The answer is the full set of records, given again exactly and without images.

Extracted records:
_ _ _ _

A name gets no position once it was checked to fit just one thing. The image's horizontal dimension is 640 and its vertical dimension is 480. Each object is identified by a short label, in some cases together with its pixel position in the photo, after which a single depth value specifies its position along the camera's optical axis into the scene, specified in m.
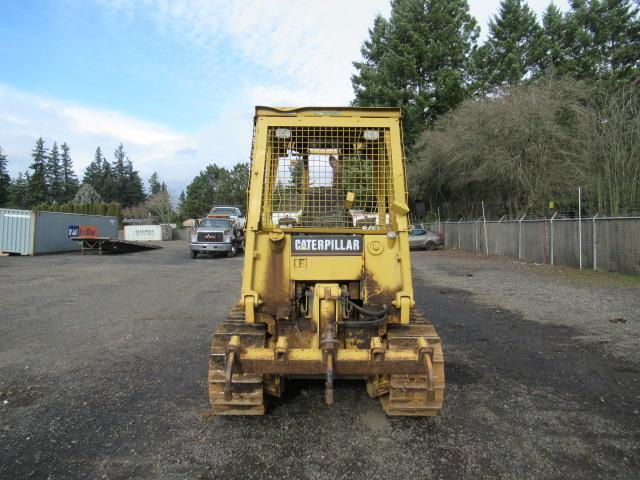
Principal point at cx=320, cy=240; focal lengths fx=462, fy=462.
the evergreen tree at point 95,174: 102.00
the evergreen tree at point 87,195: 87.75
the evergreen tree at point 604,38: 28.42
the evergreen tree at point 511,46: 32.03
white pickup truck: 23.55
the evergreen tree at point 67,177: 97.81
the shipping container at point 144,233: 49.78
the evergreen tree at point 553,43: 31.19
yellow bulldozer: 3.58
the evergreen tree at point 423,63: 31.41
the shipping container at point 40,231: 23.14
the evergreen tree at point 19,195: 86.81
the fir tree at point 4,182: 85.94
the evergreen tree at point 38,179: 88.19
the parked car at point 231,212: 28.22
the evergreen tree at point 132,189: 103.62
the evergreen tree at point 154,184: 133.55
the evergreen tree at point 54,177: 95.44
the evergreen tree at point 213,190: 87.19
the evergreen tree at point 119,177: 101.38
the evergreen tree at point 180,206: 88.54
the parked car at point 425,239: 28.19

_ _ _ _

Response for this exercise:
A name gets no position once it was checked to fit just one thing. The image's horizontal dimension is 640 and its vertical dimension is 480. Each object is identified by a short label, in some cases together with its pixel position in the photo, after which a single depth value specifies its position along the camera's optical axis into the scene, specified in m.
Principal point at cx=320, cy=240; focal lengths fx=462, fy=462.
the evergreen tree at point 95,174: 102.00
the evergreen tree at point 87,195: 87.75
the evergreen tree at point 604,38: 28.42
the evergreen tree at point 511,46: 32.03
white pickup truck: 23.55
the evergreen tree at point 67,177: 97.81
the shipping container at point 144,233: 49.78
the evergreen tree at point 553,43: 31.19
yellow bulldozer: 3.58
the evergreen tree at point 423,63: 31.41
the shipping container at point 40,231: 23.14
the evergreen tree at point 19,195: 86.81
the fir tree at point 4,182: 85.94
the evergreen tree at point 38,179: 88.19
the parked car at point 231,212: 28.22
the evergreen tree at point 132,189: 103.62
the evergreen tree at point 154,184: 133.55
the evergreen tree at point 54,177: 95.44
the evergreen tree at point 213,190: 87.19
the evergreen tree at point 119,177: 101.38
the evergreen tree at point 180,206: 88.54
the parked car at point 425,239: 28.19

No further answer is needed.